A GP must assess whether a patient is eligible for a CDM service, having reference firstly to the MBS eligibility criteria and the above guidance setting stating the general position.
Which patients are eligible for a Team Care Arrangement (TCA)?
This item is for patients with a chronic or terminal medical condition and who require ongoing care from a multidisciplinary team of their GP and at least two other health or care providers.
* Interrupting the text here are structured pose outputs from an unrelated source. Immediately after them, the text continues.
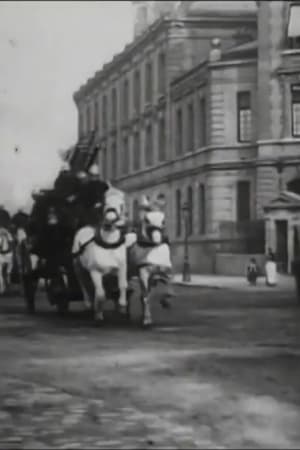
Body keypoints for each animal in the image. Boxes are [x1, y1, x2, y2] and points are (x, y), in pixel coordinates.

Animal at [73, 185, 128, 324]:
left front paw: (122, 306)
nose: (109, 222)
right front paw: (98, 314)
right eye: (104, 203)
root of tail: (85, 227)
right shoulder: (95, 271)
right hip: (78, 266)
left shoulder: (122, 268)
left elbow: (122, 285)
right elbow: (101, 295)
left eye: (122, 205)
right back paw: (88, 303)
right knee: (83, 283)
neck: (108, 245)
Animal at [127, 193, 173, 326]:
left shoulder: (165, 271)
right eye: (147, 220)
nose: (157, 241)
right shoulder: (143, 272)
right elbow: (145, 296)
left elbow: (169, 290)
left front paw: (165, 301)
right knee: (128, 292)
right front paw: (147, 320)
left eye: (163, 220)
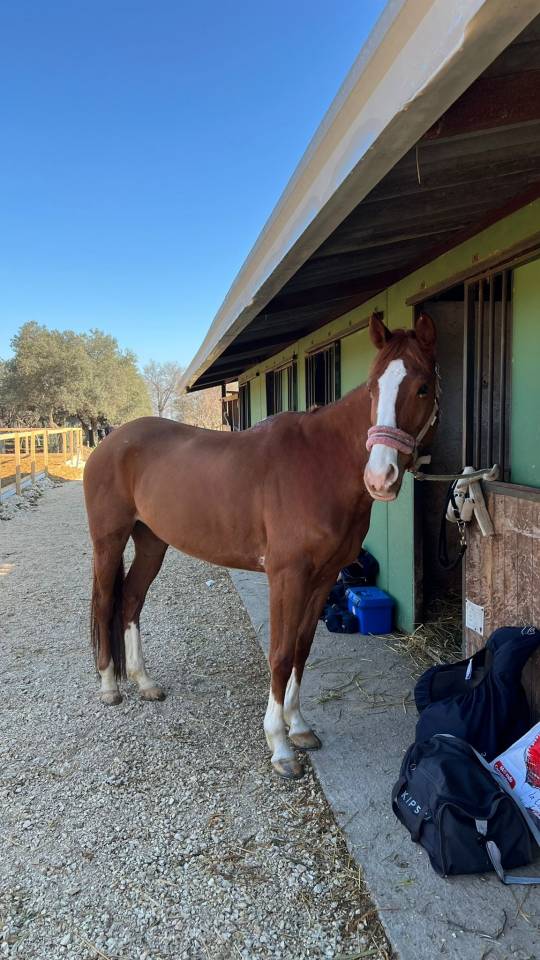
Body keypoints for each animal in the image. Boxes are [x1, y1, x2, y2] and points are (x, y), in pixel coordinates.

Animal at [83, 312, 438, 780]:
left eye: (423, 387)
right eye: (373, 388)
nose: (380, 478)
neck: (320, 464)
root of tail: (107, 441)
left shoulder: (323, 578)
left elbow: (302, 650)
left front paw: (299, 726)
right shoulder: (286, 577)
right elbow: (281, 654)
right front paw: (280, 745)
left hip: (152, 543)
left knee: (131, 602)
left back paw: (145, 683)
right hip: (109, 542)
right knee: (107, 602)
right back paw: (109, 687)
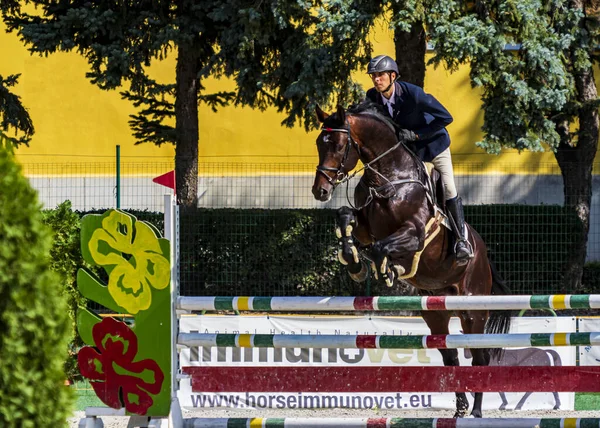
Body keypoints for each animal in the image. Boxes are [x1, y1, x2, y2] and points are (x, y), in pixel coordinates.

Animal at [310, 101, 510, 418]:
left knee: (479, 357)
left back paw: (477, 413)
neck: (388, 178)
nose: (320, 191)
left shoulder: (414, 234)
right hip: (436, 312)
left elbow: (381, 247)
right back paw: (460, 409)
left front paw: (386, 269)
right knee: (450, 355)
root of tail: (484, 256)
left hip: (473, 311)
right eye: (319, 143)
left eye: (340, 145)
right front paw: (354, 261)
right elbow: (345, 217)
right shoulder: (365, 224)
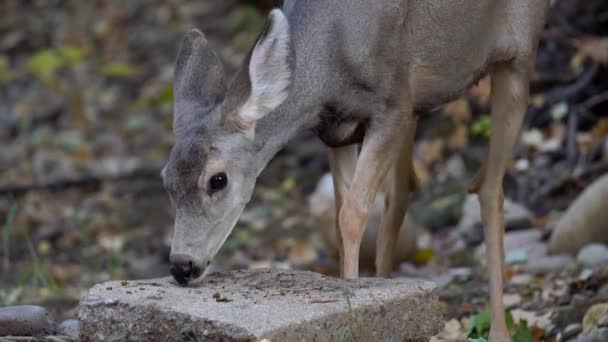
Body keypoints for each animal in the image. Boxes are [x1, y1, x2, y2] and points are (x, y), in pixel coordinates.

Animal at [162, 1, 552, 340]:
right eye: (166, 180)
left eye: (218, 179)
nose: (182, 266)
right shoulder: (338, 131)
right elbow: (341, 213)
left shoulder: (391, 106)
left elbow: (352, 213)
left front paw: (352, 301)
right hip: (416, 111)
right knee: (403, 192)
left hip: (519, 54)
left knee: (489, 187)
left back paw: (499, 332)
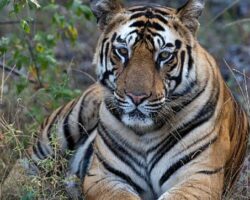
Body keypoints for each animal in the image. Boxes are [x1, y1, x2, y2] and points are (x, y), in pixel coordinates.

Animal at [22, 0, 249, 199]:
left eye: (164, 55)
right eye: (123, 51)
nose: (137, 97)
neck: (146, 133)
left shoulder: (199, 177)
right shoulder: (104, 176)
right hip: (67, 122)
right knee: (25, 163)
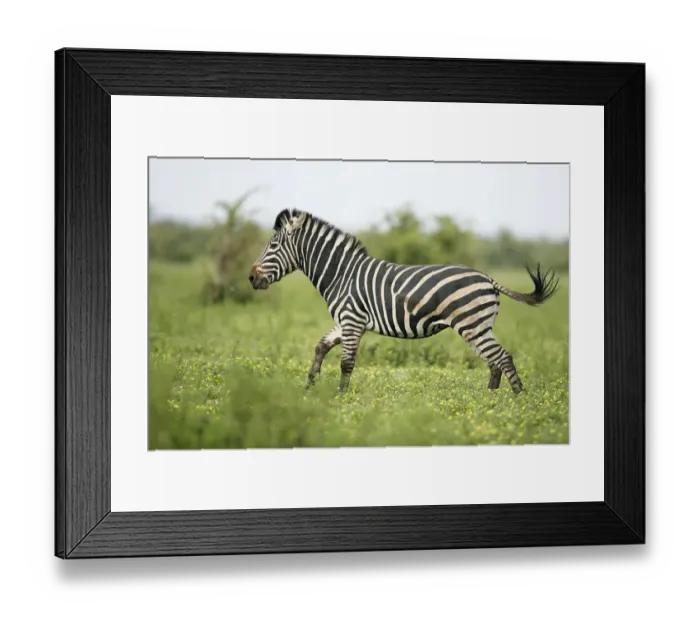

One of the minimum two service providers collaborating with the GP may be another medical practitioner, normally a specialist.
Once a GPMP and TCA have been prepared for a patient and claimed on Medicare, the patient can be referred to the allied health services identified in the TCA.
But what about patients outside the guidelines who I feel would benefit?
Where a patient’s ‘condition’ would not obviously come within the MBS definition, a GP may still consider that, notwithstanding the above, the patient’s condition and circumstances are such that they require the preparation of a GPMP and TCA, for example, because of non-compliance, inability to self-manage, decline in functional abilities and so on.
In these cases, the GP should be satisfied that the GP’s peers would regard the provision of a CDM service as appropriate for that patient, given the patient’s needs and circumstances.
Where a GPMP/TCA is not an option and the patient would benefit from allied health intervention, the GP can always refer to our clinicians in a private framework.
Can a GP do a CDM review and how do they check whether one has already been done?
A review can not be done by “any GP”. The reviewing GP, if not the original GP or one from the same practice, needs to be the patient's new GP.
Where it is unclear whether the patient has a current GPMP, TCA or both, the patient (or their representative) can, whilst at the practice, ring the Medicare Enquiry Line 13 20 11 or 13 21 50 to verify the date of the previous CDM item (if any). The patient (or their representative) will need to quote their Medicare Number and ask whether an item in the range 720 to 731 has previously been paid and if so, when.
It should be noted that the patient's representative must have Power of Attorney and must have previously lodged this with HIC.